Most parents want the best for their children. For some parents, however, the best means that their child should never be unhappy, frustrated, or suffer any unpleasantness. In other words, the child should experience a perfect world. Since we live in an imperfect world and since parents cannot control what the rest of the world will do, they experience frustration and anger.
Instead of trying to change the world to make it perfect, parents would be much more helpful if they gave their children the tools to become problem solvers, competent to take care of themselves, eventually to become independent adults.
When one child hits another, parents tend to call the offending child’s mother and complain or they tell the offending child to go home and never play with their child again. If a child comes home from school and complains that he does not like the child sitting next to him, some parents call the teacher and ask that their child’s seat be changed. These actions show that the parents do not have confidence in their child’s ability to solve his own problems. Parents who respond this way tend to produce children who are dependent on them. Dependent children can eventually be burdens to parents. Of course, this may be exactly what some parents, consciously or unconsciously, are trying to achieve. In either case, the benefits to the child as a future adult are dubious.
In helping children become problem solvers, parents can begin by helping them explore alternatives rather than giving specific advice. Parents should first help the child clarify how he feels about the situation. “How does it make you feel when Johnny pushes you?” It may be that the child is not angry but is sad because Johnny is the most popular boy in class, and he wants him for a friend. The parent will not really know this unless he asks the child. The next step for the parent is to help the child explore alternatives and decide what options are available to him to solve the problem.

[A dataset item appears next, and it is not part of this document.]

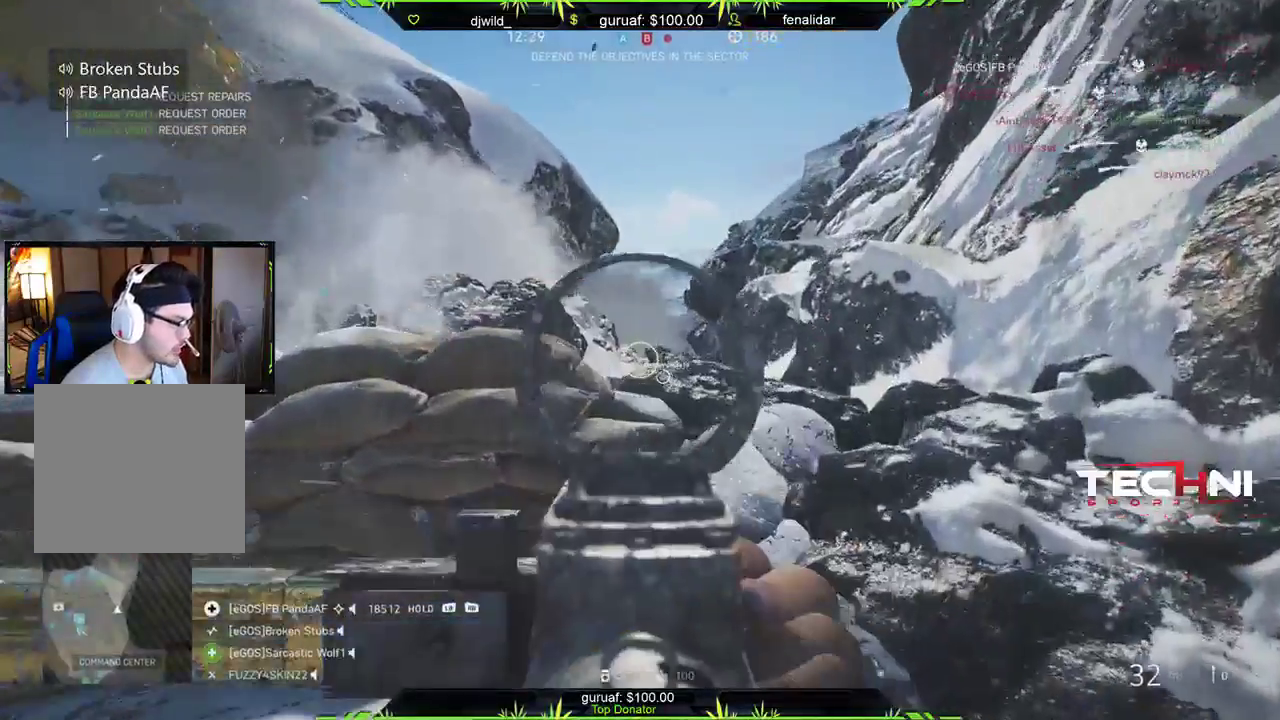
{"buttons": ["L2", "R2"], "left_stick": "center", "right_stick": "center", "events": [[217, "R2", "down"], [300, "left_stick", "center"]]}
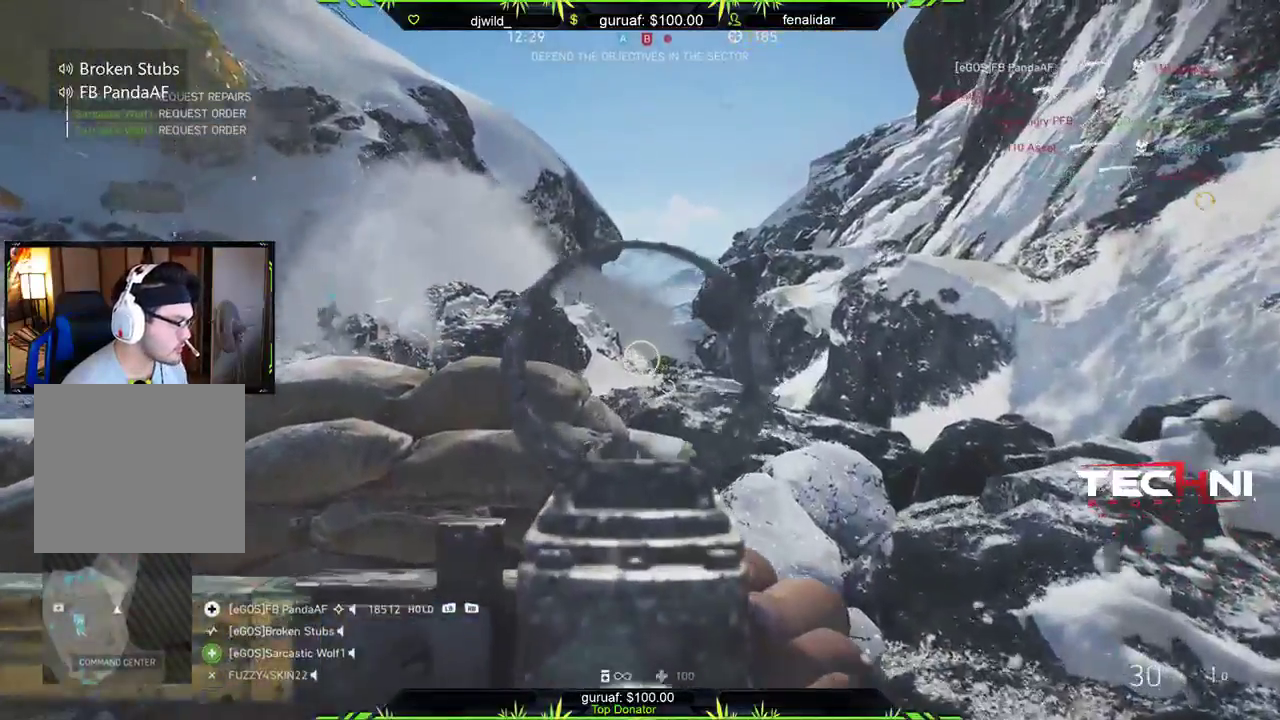
{"buttons": ["L2", "R2"], "left_stick": "down", "right_stick": "center", "events": [[183, "left_stick", "right"], [433, "left_stick", "down"]]}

The parent might say: “Shall we think of some things you could do about it?” The parent should attempt to get several ideas from the child about how he can solve the problem, and should help evaluate the possible outcomes of each alternative and then encourage the child to choose one as a course of action.
After the child is committed to one course of action, the parent should schedule a time with the child when they can evaluate the results together. If the problem is not resolved to the child’s satisfaction, he might want to explore another alternative.
All of this might take more time on the part of adults than simply solving problems for children, but it is time well spent. Parents are more helpful to children if they help them feel competent and in charge of their lives. Parents need to express confidence in their children’s ability to solve their own problems. The more successful children become at doing this, the better able they are to accept the fact that, although the world is imperfect, they can handle it.
Parents who promise their children a perfect world, and then try to get it for them, are setting the children up for disappointment and discouragement. These children seem to be especially vulnerable as adolescents when parents have less control over what happens in their lives, and the children lack the tools to act responsibly on their own. I encourage parents to begin when their children are young to help them become competent problem solvers. When successful, parents have given their children tools which last a lifetime.